◆ **Supplied data**:
........

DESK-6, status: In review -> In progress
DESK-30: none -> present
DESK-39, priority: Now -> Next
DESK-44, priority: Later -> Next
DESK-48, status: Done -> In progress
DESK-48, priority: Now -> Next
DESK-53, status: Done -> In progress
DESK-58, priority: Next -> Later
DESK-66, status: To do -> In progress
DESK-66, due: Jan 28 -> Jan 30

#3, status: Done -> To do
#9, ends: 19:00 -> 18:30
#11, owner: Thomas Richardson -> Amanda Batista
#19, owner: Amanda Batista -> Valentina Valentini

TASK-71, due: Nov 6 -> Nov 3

........

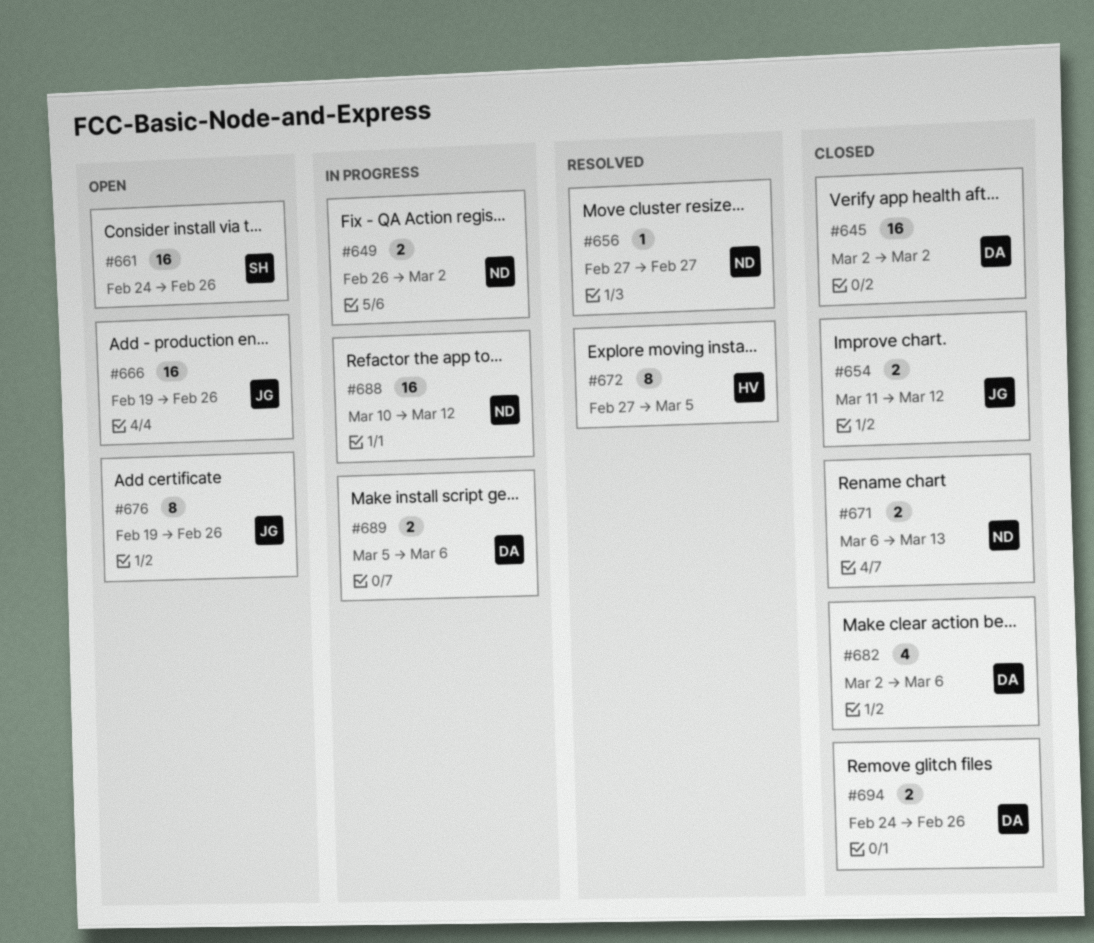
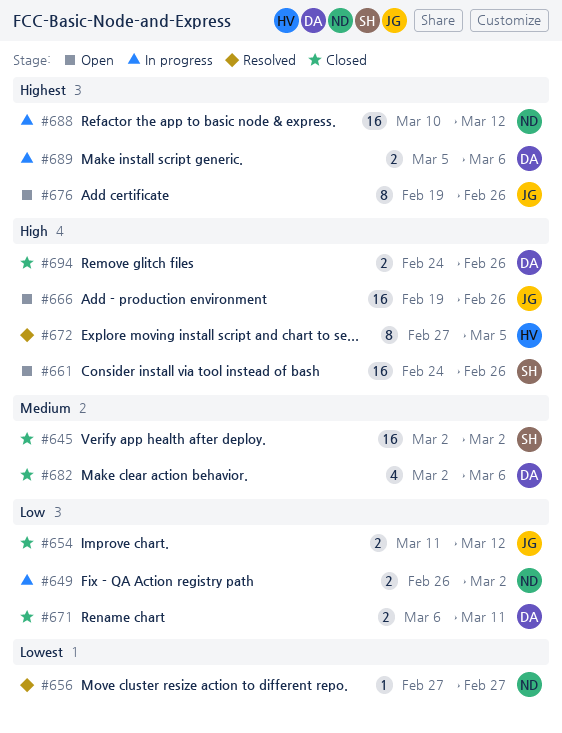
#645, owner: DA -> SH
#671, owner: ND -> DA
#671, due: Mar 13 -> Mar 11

........

Within the material above, the line with "DESK-6, status: In review -> In progress" opens the range and the line with "TASK-71, due: Nov 6 -> Nov 3" closes it; reproduce that range word for word.

DESK-6, status: In review -> In progress
DESK-30: none -> present
DESK-39, priority: Now -> Next
DESK-44, priority: Later -> Next
DESK-48, status: Done -> In progress
DESK-48, priority: Now -> Next
DESK-53, status: Done -> In progress
DESK-58, priority: Next -> Later
DESK-66, status: To do -> In progress
DESK-66, due: Jan 28 -> Jan 30

#3, status: Done -> To do
#9, ends: 19:00 -> 18:30
#11, owner: Thomas Richardson -> Amanda Batista
#19, owner: Amanda Batista -> Valentina Valentini

TASK-71, due: Nov 6 -> Nov 3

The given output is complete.